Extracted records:

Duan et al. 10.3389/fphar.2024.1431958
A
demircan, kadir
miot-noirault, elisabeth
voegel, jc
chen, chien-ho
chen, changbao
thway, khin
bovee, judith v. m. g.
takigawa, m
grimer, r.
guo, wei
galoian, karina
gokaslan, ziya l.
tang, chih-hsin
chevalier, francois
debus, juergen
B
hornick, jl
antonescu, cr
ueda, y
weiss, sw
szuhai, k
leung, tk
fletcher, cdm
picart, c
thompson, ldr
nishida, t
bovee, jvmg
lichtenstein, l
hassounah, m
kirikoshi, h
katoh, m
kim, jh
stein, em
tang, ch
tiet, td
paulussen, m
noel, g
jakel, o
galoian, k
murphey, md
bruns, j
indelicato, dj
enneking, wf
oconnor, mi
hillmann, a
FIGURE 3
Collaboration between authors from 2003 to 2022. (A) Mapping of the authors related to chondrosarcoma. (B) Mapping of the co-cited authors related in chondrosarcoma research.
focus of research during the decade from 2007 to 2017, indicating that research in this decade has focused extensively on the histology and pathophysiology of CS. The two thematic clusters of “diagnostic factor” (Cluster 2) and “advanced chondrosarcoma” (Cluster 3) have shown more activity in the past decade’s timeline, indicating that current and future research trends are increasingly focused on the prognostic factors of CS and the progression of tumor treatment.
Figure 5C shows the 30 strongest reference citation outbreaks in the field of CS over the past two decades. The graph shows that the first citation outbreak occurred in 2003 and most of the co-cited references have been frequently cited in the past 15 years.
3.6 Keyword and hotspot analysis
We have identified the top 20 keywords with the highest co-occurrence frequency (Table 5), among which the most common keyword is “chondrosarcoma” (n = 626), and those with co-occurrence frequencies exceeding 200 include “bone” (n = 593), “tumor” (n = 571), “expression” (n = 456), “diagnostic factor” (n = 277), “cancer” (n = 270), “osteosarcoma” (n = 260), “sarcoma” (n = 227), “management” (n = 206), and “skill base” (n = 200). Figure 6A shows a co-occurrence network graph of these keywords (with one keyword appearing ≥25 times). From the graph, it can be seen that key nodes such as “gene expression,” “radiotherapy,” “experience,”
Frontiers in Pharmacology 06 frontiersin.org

==

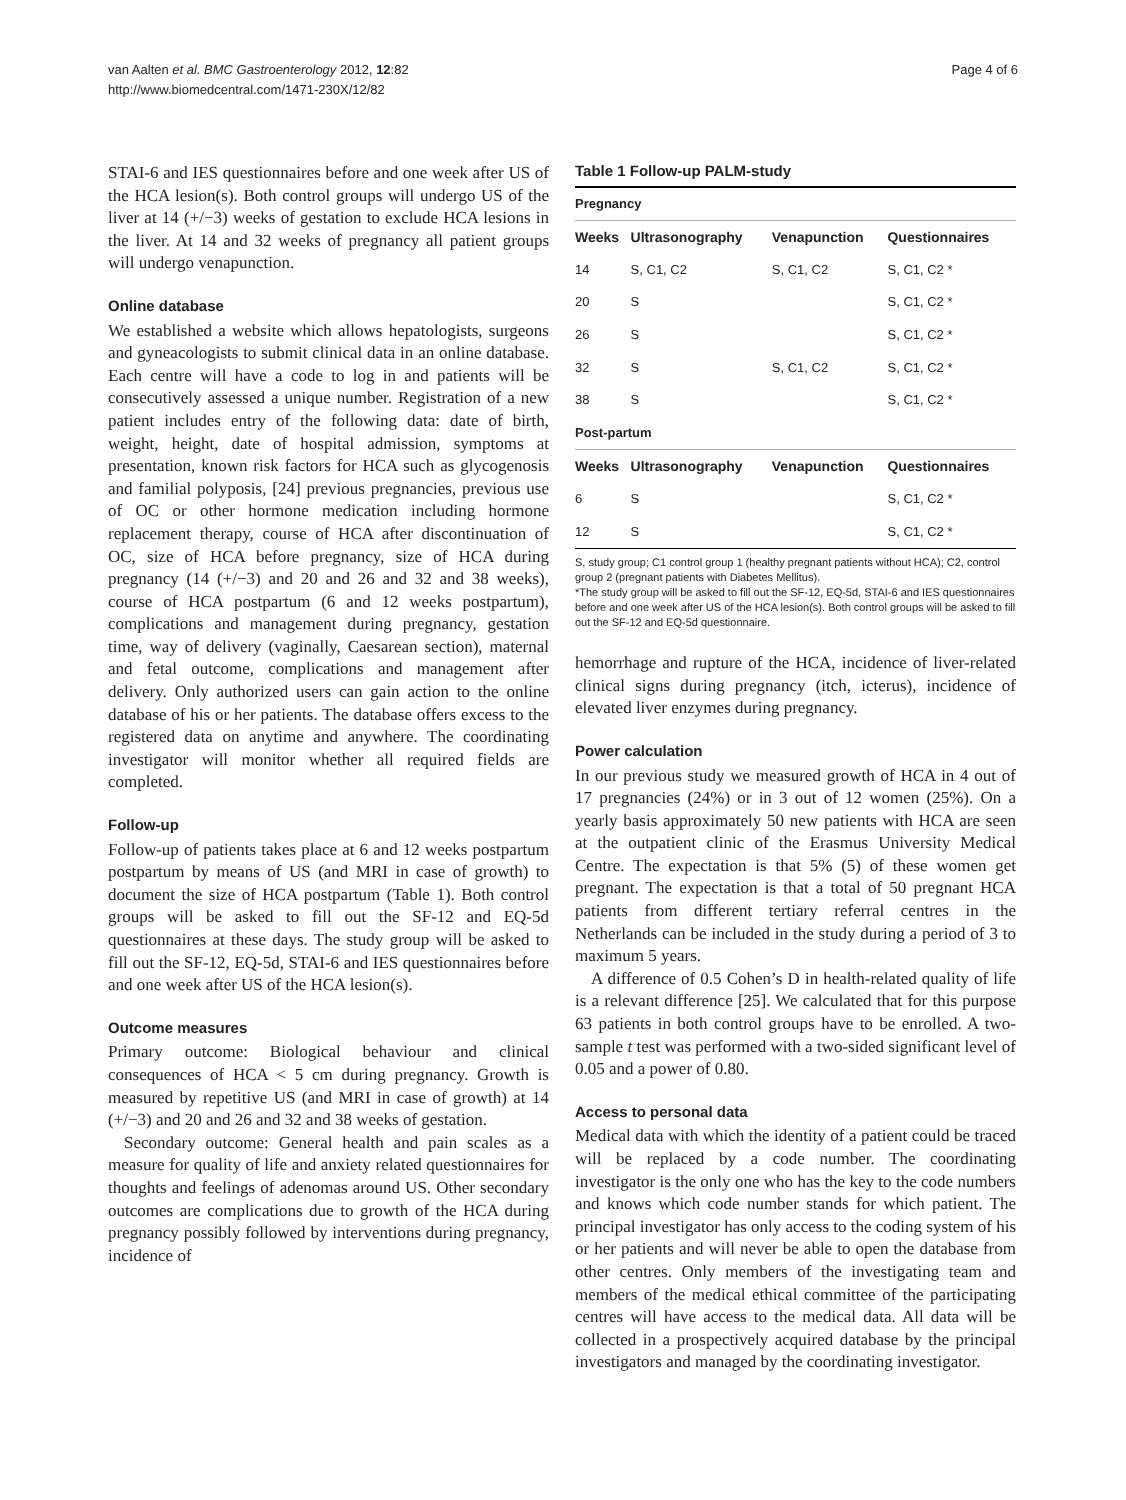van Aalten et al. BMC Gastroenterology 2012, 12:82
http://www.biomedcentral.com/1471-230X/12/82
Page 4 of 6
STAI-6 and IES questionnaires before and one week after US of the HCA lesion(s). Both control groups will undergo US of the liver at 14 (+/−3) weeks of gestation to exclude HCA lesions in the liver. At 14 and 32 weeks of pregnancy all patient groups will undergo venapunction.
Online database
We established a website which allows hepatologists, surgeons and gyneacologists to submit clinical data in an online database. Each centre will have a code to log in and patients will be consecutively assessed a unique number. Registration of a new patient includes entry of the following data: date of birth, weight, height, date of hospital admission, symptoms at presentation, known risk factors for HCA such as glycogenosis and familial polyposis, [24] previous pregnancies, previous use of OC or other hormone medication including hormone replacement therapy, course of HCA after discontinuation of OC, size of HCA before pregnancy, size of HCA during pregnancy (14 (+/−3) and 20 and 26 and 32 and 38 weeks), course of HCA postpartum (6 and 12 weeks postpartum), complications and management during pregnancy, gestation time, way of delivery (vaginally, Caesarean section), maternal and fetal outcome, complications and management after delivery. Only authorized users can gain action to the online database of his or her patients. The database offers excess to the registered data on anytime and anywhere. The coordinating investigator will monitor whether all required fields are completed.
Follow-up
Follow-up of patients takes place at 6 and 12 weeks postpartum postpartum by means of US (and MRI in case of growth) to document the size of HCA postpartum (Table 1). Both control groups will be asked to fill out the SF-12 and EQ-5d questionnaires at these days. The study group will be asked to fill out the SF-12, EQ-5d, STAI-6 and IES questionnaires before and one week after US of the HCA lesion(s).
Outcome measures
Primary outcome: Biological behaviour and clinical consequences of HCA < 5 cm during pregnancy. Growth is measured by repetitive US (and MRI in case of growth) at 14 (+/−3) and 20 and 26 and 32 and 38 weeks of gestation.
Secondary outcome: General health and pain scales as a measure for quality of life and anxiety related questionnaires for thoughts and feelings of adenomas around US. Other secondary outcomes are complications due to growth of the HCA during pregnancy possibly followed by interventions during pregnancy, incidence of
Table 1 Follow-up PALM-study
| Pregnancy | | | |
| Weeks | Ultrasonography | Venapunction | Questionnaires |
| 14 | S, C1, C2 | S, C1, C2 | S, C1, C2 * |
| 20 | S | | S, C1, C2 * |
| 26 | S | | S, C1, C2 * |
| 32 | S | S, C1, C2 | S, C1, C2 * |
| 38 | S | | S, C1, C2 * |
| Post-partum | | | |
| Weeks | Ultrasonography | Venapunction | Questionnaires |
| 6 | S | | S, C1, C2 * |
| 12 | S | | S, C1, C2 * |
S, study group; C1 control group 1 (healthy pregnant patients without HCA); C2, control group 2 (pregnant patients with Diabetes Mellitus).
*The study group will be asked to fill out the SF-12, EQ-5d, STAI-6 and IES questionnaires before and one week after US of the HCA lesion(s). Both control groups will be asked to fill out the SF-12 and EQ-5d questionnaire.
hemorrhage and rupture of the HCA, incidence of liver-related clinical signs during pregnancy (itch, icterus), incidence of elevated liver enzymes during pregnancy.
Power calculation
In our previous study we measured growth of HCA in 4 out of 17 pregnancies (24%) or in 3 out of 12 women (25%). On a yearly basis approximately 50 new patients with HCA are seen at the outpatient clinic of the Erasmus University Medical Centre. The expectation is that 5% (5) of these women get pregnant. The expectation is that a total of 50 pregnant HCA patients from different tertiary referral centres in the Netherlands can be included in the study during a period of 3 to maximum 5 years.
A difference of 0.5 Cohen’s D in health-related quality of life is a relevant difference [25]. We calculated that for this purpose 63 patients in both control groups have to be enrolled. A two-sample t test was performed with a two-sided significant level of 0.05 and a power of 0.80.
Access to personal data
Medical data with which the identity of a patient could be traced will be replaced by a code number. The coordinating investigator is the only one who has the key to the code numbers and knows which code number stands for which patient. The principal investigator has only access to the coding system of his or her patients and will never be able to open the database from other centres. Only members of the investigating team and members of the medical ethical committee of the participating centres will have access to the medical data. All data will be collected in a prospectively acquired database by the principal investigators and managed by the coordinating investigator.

WHAT THE TASK ASKS:
The answer is the run of lines above from the line containing "Duan et al. 10.3389/fphar.2024.1431958" through the line containing "Frontiers in Pharmacology 06 frontiersin.org", copied exactly and alone.

THE ANSWER:
Duan et al. 10.3389/fphar.2024.1431958
A
demircan, kadir
miot-noirault, elisabeth
voegel, jc
chen, chien-ho
chen, changbao
thway, khin
bovee, judith v. m. g.
takigawa, m
grimer, r.
guo, wei
galoian, karina
gokaslan, ziya l.
tang, chih-hsin
chevalier, francois
debus, juergen
B
hornick, jl
antonescu, cr
ueda, y
weiss, sw
szuhai, k
leung, tk
fletcher, cdm
picart, c
thompson, ldr
nishida, t
bovee, jvmg
lichtenstein, l
hassounah, m
kirikoshi, h
katoh, m
kim, jh
stein, em
tang, ch
tiet, td
paulussen, m
noel, g
jakel, o
galoian, k
murphey, md
bruns, j
indelicato, dj
enneking, wf
oconnor, mi
hillmann, a
FIGURE 3
Collaboration between authors from 2003 to 2022. (A) Mapping of the authors related to chondrosarcoma. (B) Mapping of the co-cited authors related in chondrosarcoma research.
focus of research during the decade from 2007 to 2017, indicating that research in this decade has focused extensively on the histology and pathophysiology of CS. The two thematic clusters of “diagnostic factor” (Cluster 2) and “advanced chondrosarcoma” (Cluster 3) have shown more activity in the past decade’s timeline, indicating that current and future research trends are increasingly focused on the prognostic factors of CS and the progression of tumor treatment.
Figure 5C shows the 30 strongest reference citation outbreaks in the field of CS over the past two decades. The graph shows that the first citation outbreak occurred in 2003 and most of the co-cited references have been frequently cited in the past 15 years.
3.6 Keyword and hotspot analysis
We have identified the top 20 keywords with the highest co-occurrence frequency (Table 5), among which the most common keyword is “chondrosarcoma” (n = 626), and those with co-occurrence frequencies exceeding 200 include “bone” (n = 593), “tumor” (n = 571), “expression” (n = 456), “diagnostic factor” (n = 277), “cancer” (n = 270), “osteosarcoma” (n = 260), “sarcoma” (n = 227), “management” (n = 206), and “skill base” (n = 200). Figure 6A shows a co-occurrence network graph of these keywords (with one keyword appearing ≥25 times). From the graph, it can be seen that key nodes such as “gene expression,” “radiotherapy,” “experience,”
Frontiers in Pharmacology 06 frontiersin.org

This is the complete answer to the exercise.